2) ask it to implement plan
That's the way to work with Claude.
Other systems don't have a bespoke "planning" mode and there you need to "tune your input prompt" as they just rush in to implementation by guessing what you wanted
It is super annoying that it either vibe codes and just edits and use tools, or it has a plan mode, but no in-between where it asks me whether it's fine it does a or b.
I'm not understanding why it lacks such a capability, why in the world would I want to choose between having to copy paste the edits or auto accept them by default...
I want it to help me come up with a plan, execute and check and edit every single edit but with the UX offered by claude, Codex is simply atrocious, I regret spending 23 euros on this.
I see the visual studio code extension does offer something like this, but the UX/UI is terrible, doesn't OAI have people testing those things?
The code is unreadable in that small window[1], doesn't show the lines above/below, it doesn't have IDE tooling (can't inspect types e.g.).
https://i.imgur.com/mfPpMlI.png
This is just not good, that's the kind of AI that slows me, doesn't help at all.
Both were struggling yesterday, with Claude being a bit ahead.
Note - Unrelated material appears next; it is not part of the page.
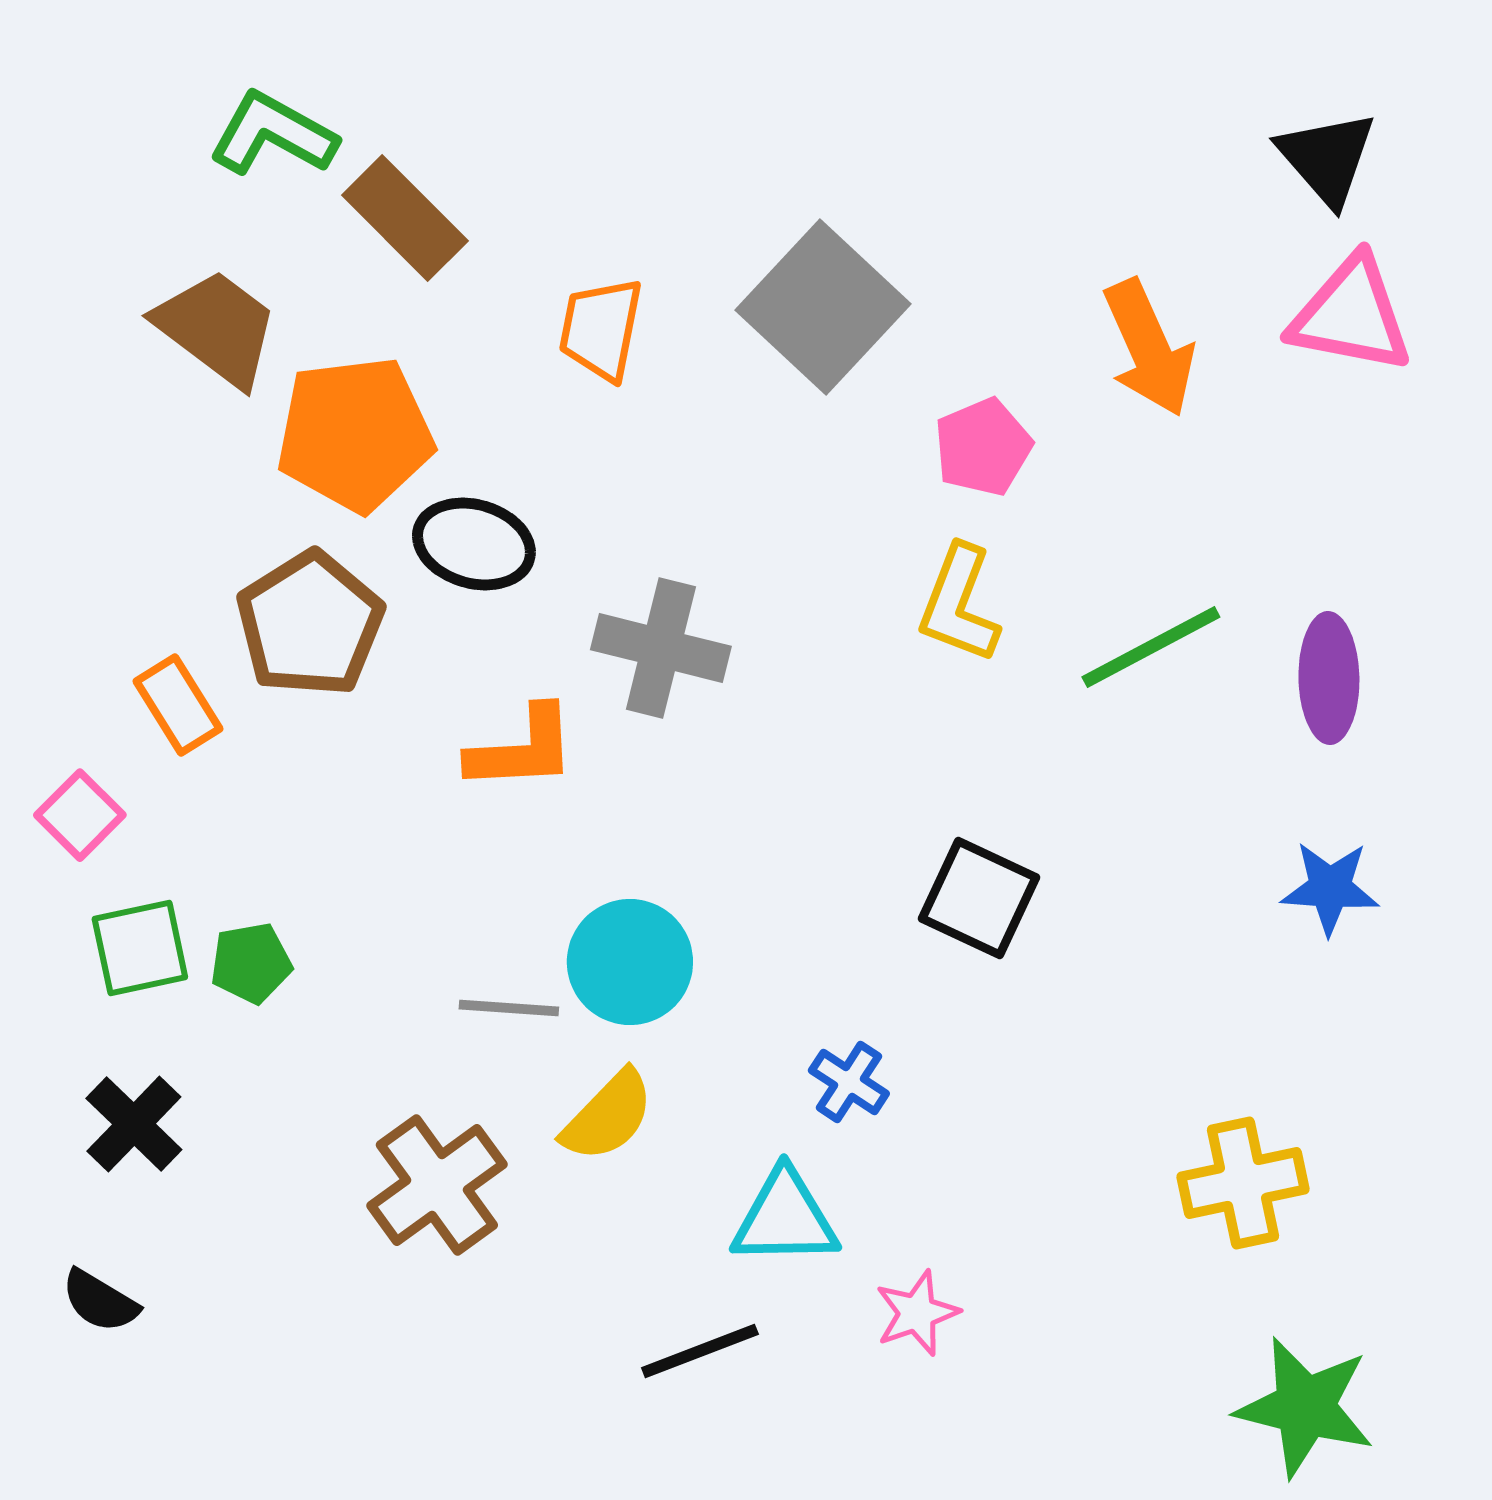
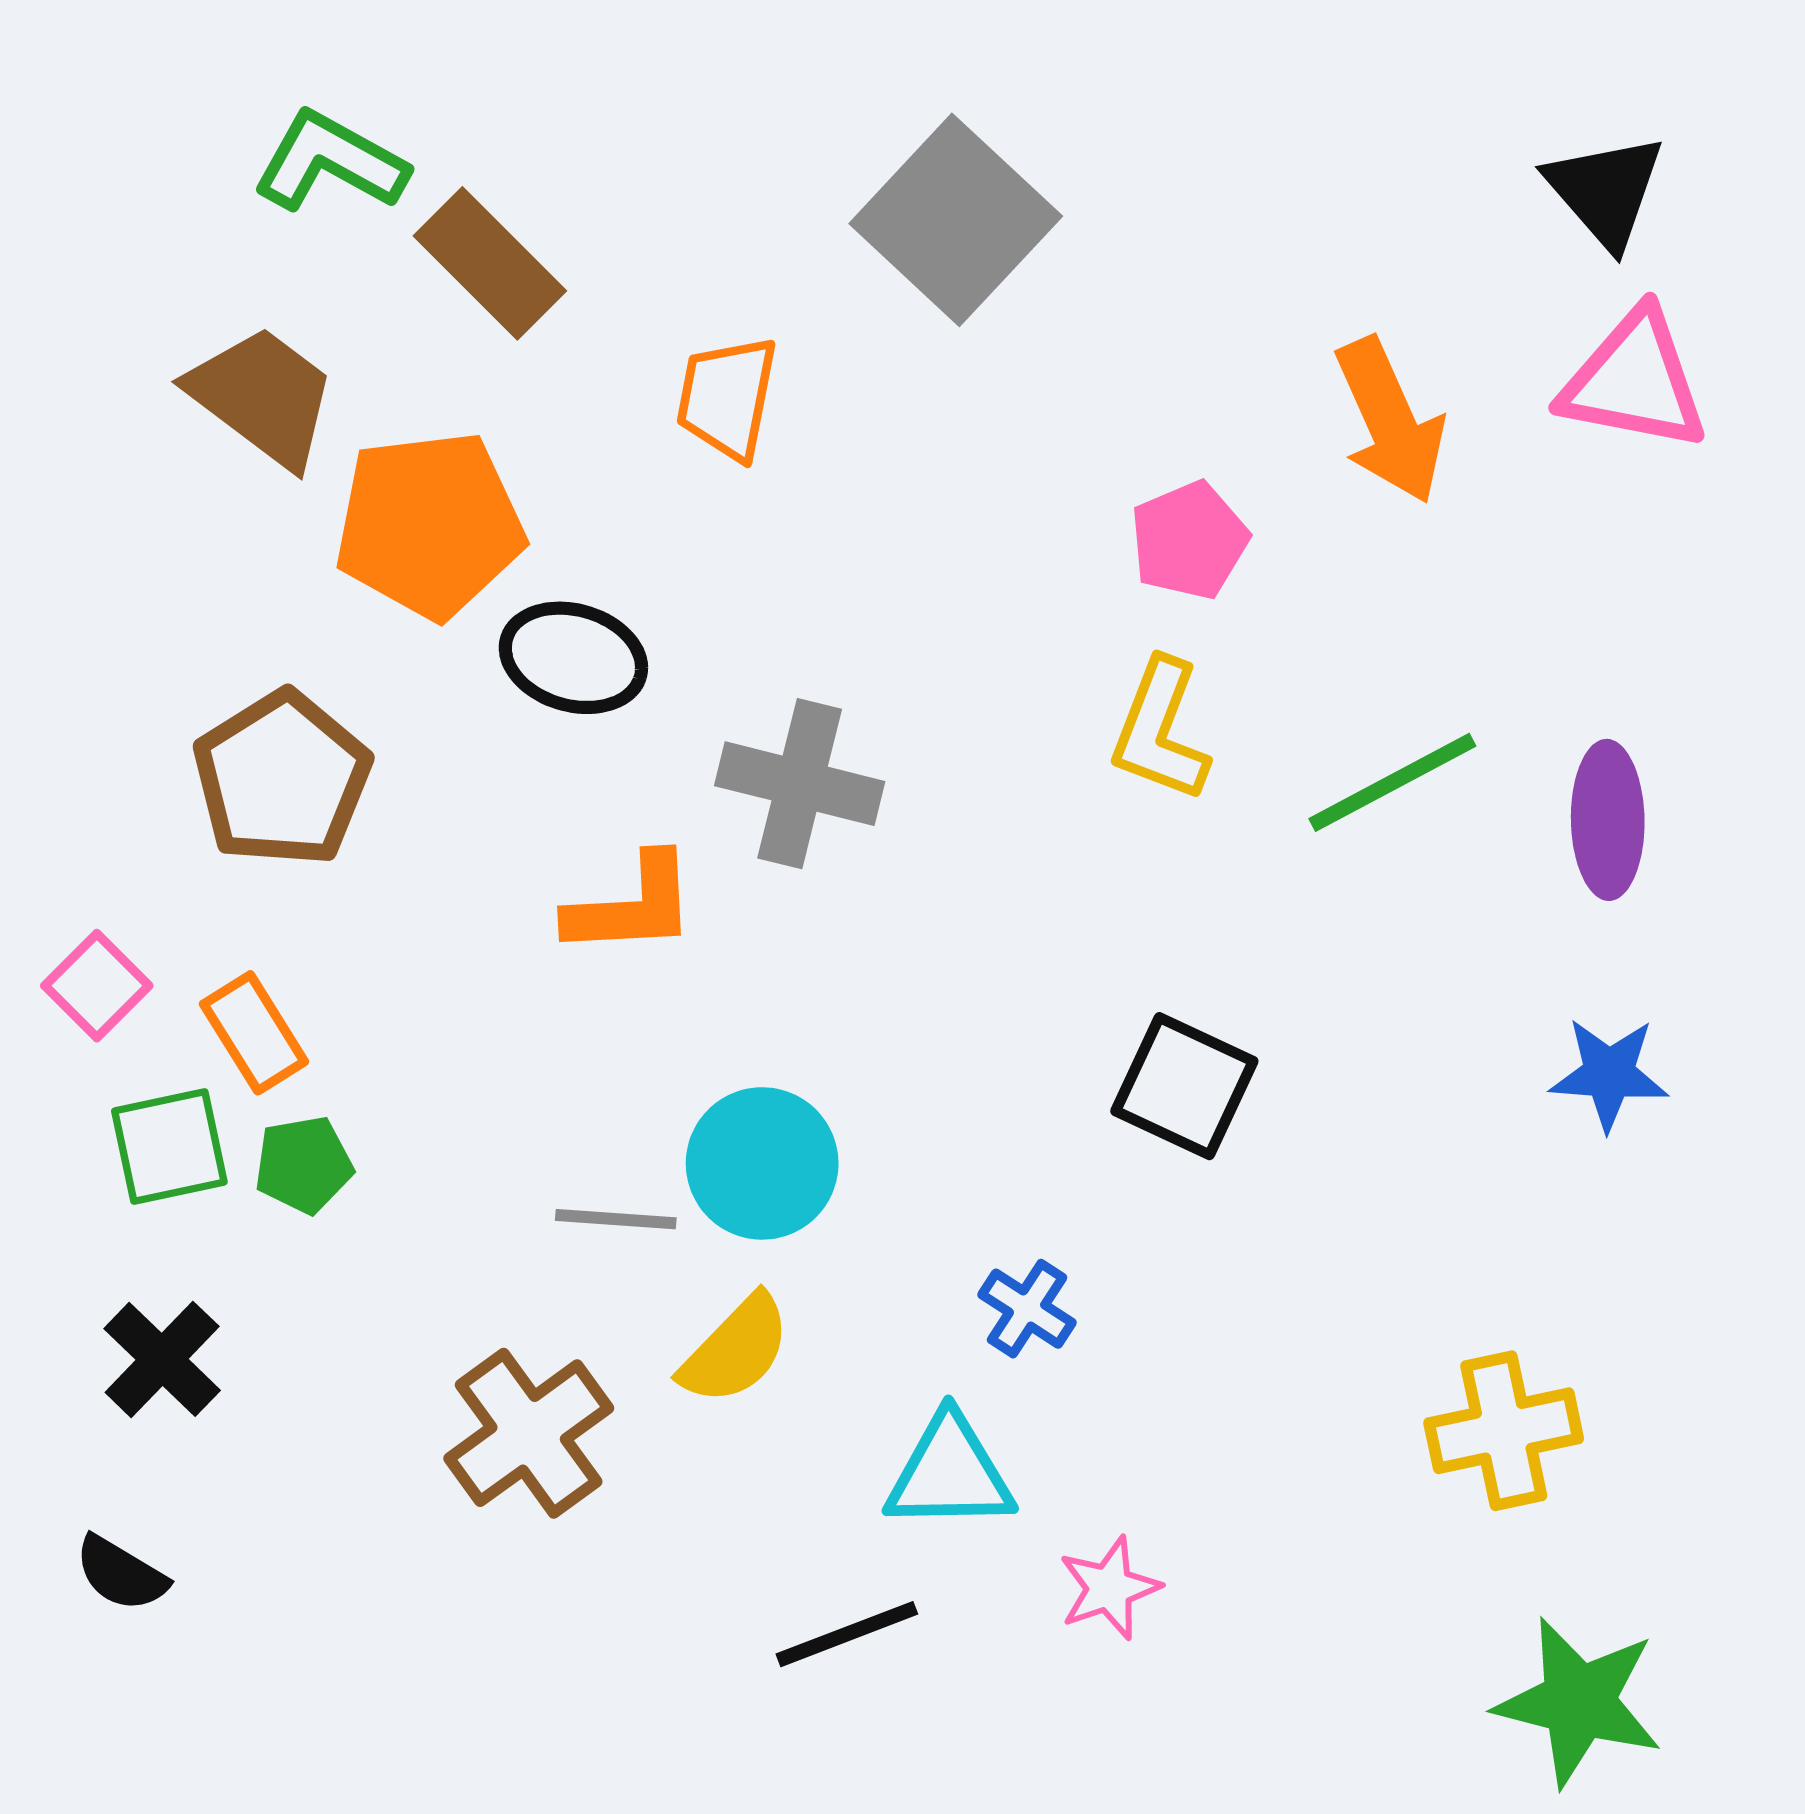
gray square: (823, 307) -> (956, 220), moved
brown pentagon: (310, 624) -> (282, 779), moved
orange rectangle: (178, 705) -> (254, 1033), moved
Their biggest problems came with being "creative" (their solutions were pretty "stock"), and they had trouble making the simulation.
Tried the same problem on Codex today. The design it came up with still felt a bit lackluster, but it did _a lot_ better on the simulation.
LLM designed UIs will always look generic/stock if you don’t give it additional prompting because of how LLMs work - they’ve memorized certain design patterns and if you don’t specify what you want they will always default to a certain look.
Try adding additional UI instructions to your prompts. Tell it what color scheme you want, what design choices you prefer, etc. Or tell it to scan your existing app’s design and try to match it. Often the results will be much better this way.